### [Task requirements]
Can you copy out the records from the line containing "The tachometer was" down through the line containing "Recorded value: 3.6 (kg)", word for word and including both of those lines?

### [Data to process]

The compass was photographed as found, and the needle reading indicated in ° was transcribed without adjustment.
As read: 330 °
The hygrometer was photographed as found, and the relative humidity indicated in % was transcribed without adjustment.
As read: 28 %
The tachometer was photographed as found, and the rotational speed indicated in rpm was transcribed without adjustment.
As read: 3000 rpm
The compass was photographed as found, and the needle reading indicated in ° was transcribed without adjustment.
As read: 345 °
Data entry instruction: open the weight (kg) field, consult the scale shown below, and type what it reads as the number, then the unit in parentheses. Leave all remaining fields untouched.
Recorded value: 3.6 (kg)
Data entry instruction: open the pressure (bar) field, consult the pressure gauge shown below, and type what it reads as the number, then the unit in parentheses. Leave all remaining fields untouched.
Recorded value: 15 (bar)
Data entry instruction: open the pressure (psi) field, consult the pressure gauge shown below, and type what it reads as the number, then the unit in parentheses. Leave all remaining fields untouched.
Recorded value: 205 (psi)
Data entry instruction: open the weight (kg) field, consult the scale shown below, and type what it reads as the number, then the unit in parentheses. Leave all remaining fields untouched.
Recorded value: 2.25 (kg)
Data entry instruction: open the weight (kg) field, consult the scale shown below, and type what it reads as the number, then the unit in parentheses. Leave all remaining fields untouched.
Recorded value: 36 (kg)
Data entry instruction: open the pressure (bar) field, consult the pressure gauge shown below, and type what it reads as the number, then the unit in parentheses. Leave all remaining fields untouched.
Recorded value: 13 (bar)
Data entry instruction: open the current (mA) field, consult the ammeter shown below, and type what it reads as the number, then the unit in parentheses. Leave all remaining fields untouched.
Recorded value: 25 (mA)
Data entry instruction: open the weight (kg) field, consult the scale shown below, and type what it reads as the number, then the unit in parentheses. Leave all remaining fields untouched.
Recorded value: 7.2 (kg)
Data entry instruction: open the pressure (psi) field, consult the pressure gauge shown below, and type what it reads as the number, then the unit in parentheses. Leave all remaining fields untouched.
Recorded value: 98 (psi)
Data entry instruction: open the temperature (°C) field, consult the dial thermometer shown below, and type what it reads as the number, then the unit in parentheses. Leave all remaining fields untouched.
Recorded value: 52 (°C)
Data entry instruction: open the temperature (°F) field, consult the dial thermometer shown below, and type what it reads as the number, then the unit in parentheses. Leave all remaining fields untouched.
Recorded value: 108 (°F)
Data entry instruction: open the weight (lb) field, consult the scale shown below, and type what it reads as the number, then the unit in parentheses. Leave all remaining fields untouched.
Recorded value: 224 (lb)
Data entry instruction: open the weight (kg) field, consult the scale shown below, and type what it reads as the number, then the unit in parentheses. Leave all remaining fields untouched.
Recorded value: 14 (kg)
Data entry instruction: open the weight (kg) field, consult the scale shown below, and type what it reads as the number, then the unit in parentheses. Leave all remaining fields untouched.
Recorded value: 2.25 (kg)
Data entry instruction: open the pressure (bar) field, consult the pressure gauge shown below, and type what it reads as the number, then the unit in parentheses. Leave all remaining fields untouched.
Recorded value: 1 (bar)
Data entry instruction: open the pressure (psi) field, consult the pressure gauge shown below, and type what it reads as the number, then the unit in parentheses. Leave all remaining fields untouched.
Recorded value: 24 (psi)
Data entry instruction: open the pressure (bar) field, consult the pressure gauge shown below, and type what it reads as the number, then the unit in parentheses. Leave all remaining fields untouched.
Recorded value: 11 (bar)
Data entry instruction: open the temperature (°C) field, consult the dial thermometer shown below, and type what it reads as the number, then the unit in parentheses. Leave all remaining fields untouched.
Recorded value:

### [Written solution]
The tachometer was photographed as found, and the rotational speed indicated in rpm was transcribed without adjustment.
As read: 3000 rpm
The compass was photographed as found, and the needle reading indicated in ° was transcribed without adjustment.
As read: 345 °
Data entry instruction: open the weight (kg) field, consult the scale shown below, and type what it reads as the number, then the unit in parentheses. Leave all remaining fields untouched.
Recorded value: 3.6 (kg)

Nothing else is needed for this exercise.